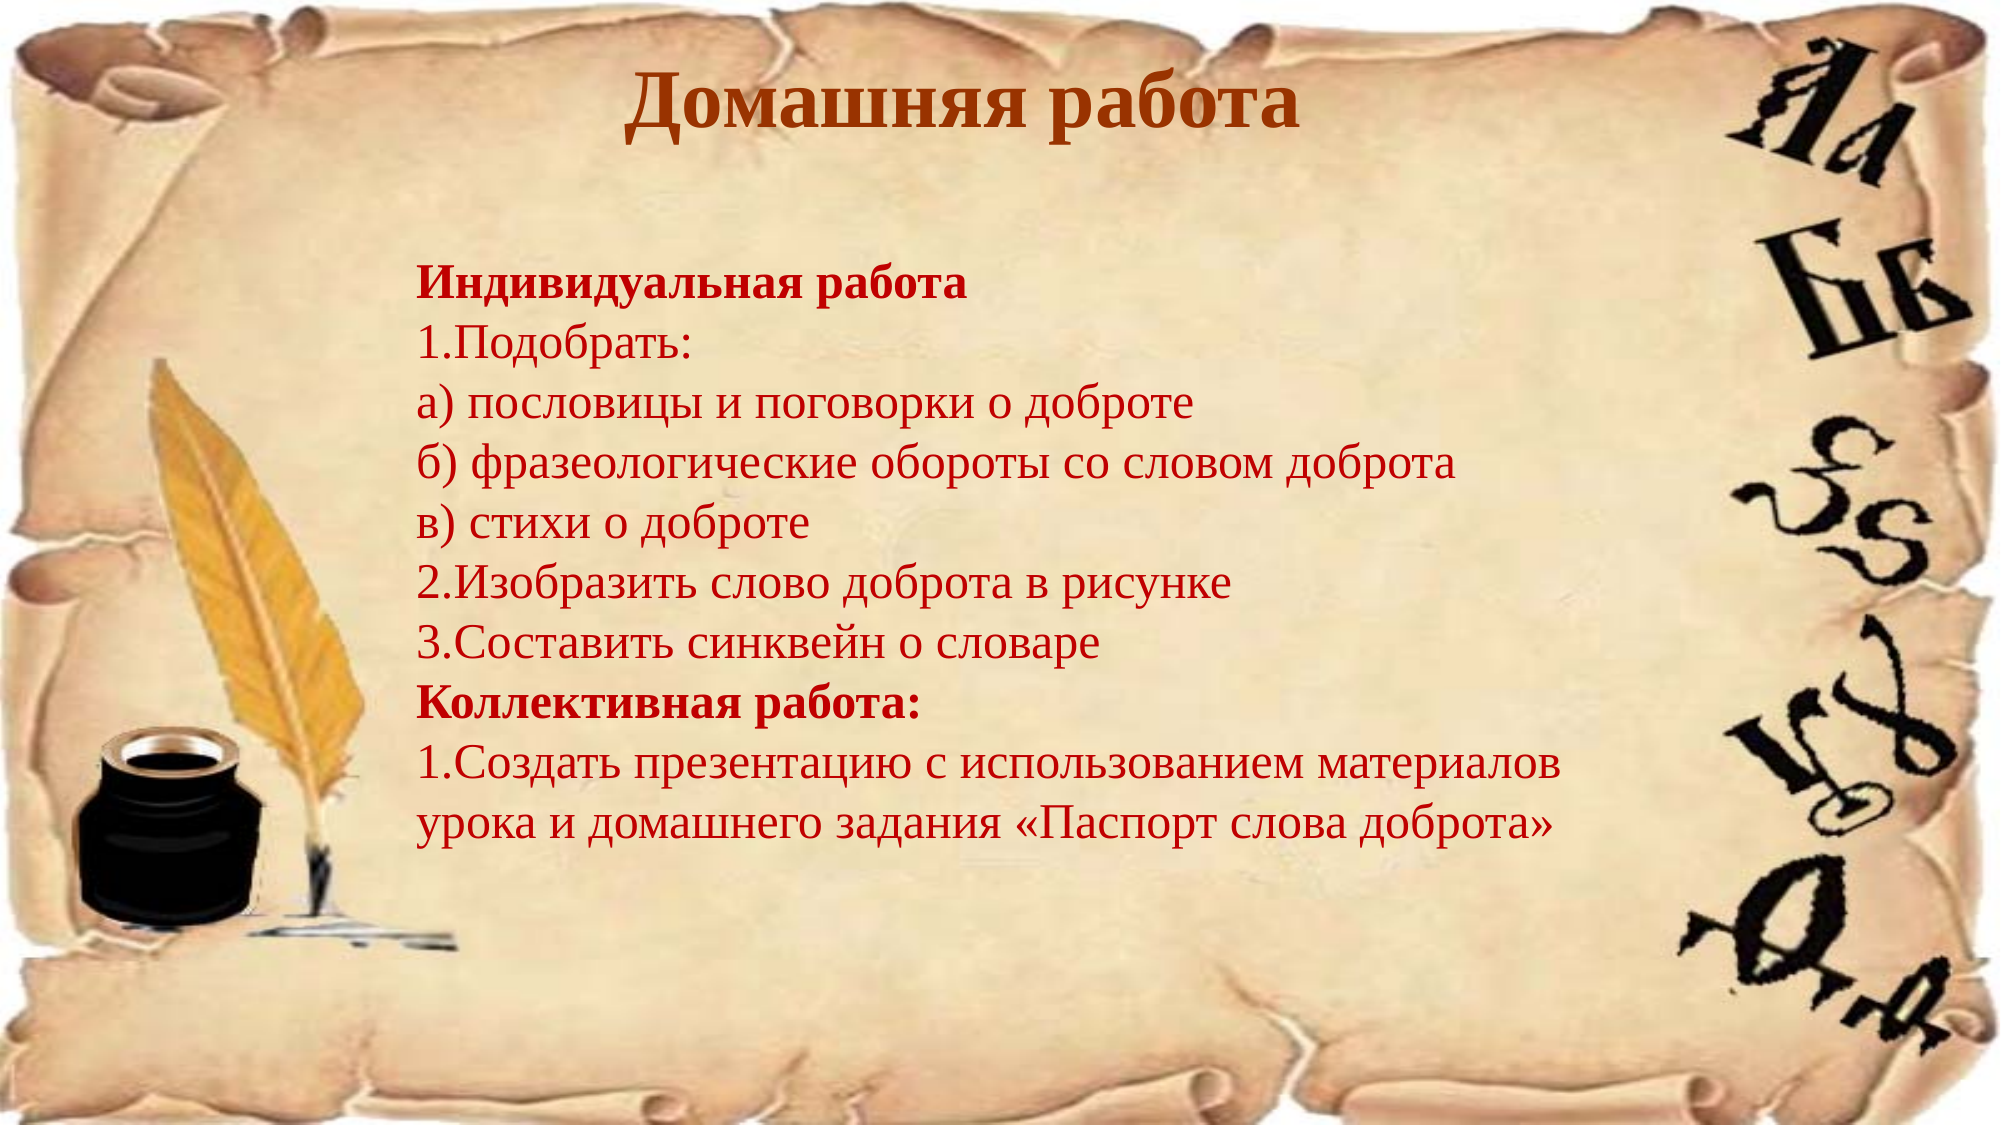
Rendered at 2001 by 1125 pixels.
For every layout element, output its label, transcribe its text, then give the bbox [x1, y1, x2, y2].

picture [0, 0, 2001, 1125]
text_box Индивидуальная работа 1.Подобрать: а) пословицы и поговорки о доброте б) фразеологические обороты со словом доброта в) стихи о доброте 2.Изобразить слово доброта в рисунке 3.Составить синквейн о словаре Коллективная работа: 1.Создать презентацию с использованием материалов урока и домашнего задания «Паспорт слова доброта» [401, 240, 1640, 856]
text_box Домашняя работа [308, 37, 1619, 152]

* * * * *

Extract the entries in full, exactly as they are, minus the pictures.

Rendered at 2001 by 1125 pixels.
For every layout element, output its label, transcribe its text, then give the bbox [x1, y1, x2, y2].

picture [0, 0, 2001, 1125]
text_box Индивидуальная работа 1.Подобрать: а) пословицы и поговорки о доброте б) фразеологические обороты со словом доброта в) стихи о доброте 2.Изобразить слово доброта в рисунке 3.Составить синквейн о словаре Коллективная работа: 1.Создать презентацию с использованием материалов урока и домашнего задания «Паспорт слова доброта» [401, 240, 1640, 856]
text_box Домашняя работа [308, 37, 1619, 152]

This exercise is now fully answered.